At the same time, cloud went through its own reality check. The era of “everything is serverless by default” started to smell like lazy architecture and unnecessary spend. Efficiency, clear boundaries, predictable costs, and real engineering trade-offs were back on the table. Kubernetes didn’t disappear (it won’t), but it stopped being the automatic answer to every problem. Architecture became a verb again.
And maybe most importantly, IT work itself matured. Fewer shiny titles, more real accountability. Less obsession with “rockstars,” more teams that function without heroes. The market made one thing clear: knowing tools is not enough. Understanding systems, business impact, and trade-offs is the new baseline. 2025 wasn’t the loudest year in tech — but it may have been one of the most honest. And for people who actually build, that’s a very good sign.
What We've Shared
DevOps Accents, episode 65: How Tech Hiring Really Works Now and Bits & Pretzels 2025
Explaining AI Explainability: Vision, Reality and Regulation. AI can feel magical, but when decisions affect health, justice, or safety, we need more than magic—we need explanations. Paul Larsen breaks down what “explainable AI” really means, why different stakeholders need different kinds of “why,” and how this series demystifies the promises, limits, and regulations of AI explainability.
What We've Discovered
Why Signal’s post-quantum makeover is an amazing engineering achievement: This almost made one of our co-founders re-consider using Signal. Easily digestable explanation of how Signal makes their protocol quantum-safe - and how hard it actually is. At least good to know that quantum-safe protection is possible!
● ● ● ● ●
## Directions:
1. In the newsletter excerpt, what is described as the new baseline for IT work?
2. Carry on writing the newsletter excerpt, picking up after its final sentence.
The rows that follow have no connection to the newsletter excerpt.

(Data records)
● ● ● ● ●
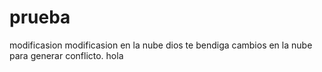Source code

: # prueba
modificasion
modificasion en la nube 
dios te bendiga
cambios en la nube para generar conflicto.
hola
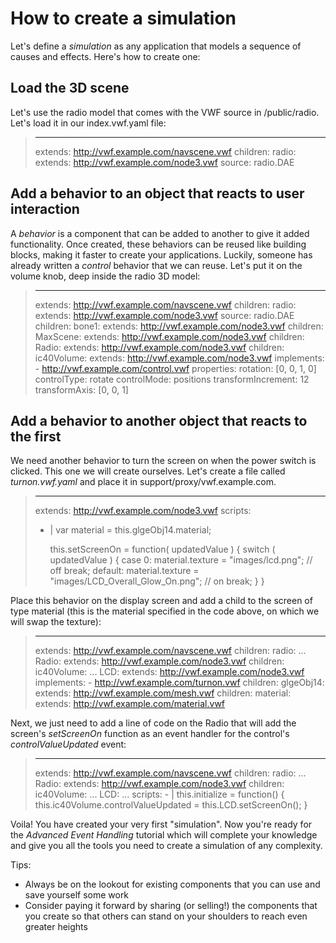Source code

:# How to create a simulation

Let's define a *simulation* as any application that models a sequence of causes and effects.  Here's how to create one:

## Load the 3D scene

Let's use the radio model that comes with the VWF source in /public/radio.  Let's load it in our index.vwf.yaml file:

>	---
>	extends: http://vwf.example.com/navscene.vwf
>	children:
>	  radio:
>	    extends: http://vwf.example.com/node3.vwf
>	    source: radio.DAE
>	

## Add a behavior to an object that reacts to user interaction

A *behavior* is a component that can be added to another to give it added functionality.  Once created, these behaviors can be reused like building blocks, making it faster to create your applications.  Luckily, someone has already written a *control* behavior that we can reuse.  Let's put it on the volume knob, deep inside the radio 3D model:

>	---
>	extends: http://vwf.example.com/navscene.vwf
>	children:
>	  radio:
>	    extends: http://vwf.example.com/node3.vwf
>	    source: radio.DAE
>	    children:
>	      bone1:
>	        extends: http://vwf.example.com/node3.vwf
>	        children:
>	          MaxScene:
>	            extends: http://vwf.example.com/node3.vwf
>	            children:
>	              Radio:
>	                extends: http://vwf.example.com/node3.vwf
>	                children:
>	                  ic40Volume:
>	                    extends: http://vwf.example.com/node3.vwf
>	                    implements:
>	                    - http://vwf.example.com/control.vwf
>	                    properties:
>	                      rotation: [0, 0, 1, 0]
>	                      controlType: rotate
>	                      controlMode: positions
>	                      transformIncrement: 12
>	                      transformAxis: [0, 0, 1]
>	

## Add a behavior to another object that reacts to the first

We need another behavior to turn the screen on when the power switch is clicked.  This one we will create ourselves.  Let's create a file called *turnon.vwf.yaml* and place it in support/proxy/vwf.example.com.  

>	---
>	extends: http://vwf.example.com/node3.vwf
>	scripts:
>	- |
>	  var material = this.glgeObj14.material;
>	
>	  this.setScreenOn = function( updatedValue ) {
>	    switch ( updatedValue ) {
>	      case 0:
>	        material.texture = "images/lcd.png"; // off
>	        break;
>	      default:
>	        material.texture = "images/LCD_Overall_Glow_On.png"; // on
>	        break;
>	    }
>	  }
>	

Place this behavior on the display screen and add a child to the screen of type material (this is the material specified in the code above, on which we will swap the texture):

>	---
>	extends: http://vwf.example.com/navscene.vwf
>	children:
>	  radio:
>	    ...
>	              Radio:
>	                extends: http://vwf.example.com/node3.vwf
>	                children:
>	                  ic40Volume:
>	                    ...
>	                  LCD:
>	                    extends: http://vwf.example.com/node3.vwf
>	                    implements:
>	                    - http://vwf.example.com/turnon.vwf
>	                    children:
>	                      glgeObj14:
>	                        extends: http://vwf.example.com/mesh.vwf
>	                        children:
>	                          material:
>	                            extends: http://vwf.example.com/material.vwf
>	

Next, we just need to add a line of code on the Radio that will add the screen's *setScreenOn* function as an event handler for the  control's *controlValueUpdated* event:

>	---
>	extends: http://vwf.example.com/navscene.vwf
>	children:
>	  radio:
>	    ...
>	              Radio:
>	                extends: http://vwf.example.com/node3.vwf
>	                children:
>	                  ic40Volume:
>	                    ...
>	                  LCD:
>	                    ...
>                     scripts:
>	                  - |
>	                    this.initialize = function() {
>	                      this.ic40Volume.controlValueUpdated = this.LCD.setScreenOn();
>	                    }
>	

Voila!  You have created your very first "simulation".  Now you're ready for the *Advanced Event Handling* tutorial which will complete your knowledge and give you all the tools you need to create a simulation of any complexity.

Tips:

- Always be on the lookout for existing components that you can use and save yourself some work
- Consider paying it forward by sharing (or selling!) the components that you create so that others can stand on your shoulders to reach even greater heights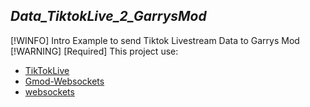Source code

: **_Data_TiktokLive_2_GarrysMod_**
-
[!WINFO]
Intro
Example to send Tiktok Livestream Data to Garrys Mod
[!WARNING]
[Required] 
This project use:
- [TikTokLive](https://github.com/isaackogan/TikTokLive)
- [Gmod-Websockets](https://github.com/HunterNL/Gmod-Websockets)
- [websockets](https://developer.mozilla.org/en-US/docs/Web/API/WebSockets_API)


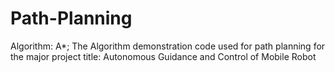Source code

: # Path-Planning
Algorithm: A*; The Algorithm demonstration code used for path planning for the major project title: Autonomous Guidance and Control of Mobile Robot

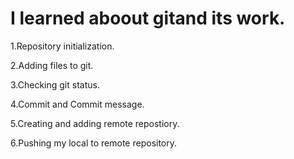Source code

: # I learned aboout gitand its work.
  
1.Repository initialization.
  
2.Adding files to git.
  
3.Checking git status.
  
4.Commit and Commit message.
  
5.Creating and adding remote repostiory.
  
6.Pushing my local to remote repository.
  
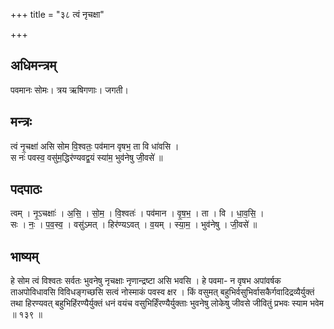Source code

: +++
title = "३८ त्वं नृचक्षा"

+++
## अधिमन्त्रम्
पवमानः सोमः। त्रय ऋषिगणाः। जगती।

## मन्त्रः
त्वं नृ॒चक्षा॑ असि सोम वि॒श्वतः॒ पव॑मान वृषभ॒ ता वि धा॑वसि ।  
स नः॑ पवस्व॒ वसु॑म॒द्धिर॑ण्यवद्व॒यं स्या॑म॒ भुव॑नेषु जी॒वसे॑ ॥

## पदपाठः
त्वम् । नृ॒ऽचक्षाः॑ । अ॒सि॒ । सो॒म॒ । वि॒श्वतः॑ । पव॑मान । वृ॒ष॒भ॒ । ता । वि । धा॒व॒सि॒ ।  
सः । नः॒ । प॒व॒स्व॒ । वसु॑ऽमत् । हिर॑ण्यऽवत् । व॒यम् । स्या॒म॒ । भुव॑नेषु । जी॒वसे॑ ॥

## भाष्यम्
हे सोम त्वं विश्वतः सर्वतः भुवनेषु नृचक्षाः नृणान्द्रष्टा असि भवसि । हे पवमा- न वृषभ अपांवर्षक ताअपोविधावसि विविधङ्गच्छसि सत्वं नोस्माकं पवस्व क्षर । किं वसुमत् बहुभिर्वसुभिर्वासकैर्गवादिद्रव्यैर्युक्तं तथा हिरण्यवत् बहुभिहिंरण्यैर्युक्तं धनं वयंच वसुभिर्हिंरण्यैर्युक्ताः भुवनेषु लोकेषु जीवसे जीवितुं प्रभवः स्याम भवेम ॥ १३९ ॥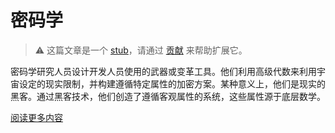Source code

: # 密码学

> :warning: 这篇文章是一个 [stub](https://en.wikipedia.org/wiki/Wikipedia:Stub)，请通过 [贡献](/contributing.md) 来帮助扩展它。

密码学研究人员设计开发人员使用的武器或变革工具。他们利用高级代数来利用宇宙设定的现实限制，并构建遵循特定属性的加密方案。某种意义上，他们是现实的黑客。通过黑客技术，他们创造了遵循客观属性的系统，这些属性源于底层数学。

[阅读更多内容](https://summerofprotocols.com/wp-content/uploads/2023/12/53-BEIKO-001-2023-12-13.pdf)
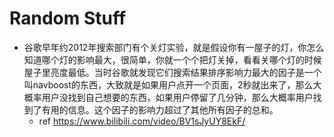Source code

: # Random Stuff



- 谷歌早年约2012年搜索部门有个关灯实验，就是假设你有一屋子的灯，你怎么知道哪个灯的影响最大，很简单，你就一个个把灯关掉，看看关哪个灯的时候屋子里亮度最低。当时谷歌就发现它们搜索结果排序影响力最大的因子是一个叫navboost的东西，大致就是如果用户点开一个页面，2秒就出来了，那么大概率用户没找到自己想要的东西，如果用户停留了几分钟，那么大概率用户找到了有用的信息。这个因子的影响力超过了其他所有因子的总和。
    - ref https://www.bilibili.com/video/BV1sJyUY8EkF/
● ● ● ● ●
## Responses to the tasks:
1. Understanding systems, business impact, and trade-offs.

2.
Pipelining in psql (PostgreSQL 18): This new pipeline feature unlocks some real performance benefits for certain scripts - and who didn't have to script around psql to perform important data migrations?
Kubernetes Gateway API in action: Please tell us if you are using (and how) Gateway API and whether it replaced Ingress for you.
Why didn't ngrok go down in last week's AWS outage? "Just don't use us-east-1" - this! Even though some services will go down in other regions if use1 is down, you will be in a much bigger trouble if all of your infra is in this region. This region is a huge beast and you are better off choosing another one for your workloads.
AWS to Bare Metal Two Years Later: Answering Your Toughest Questions About Leaving AWS. Good to see more companies share their successful cloud repatriation journey, with real numbers on cost and availability included.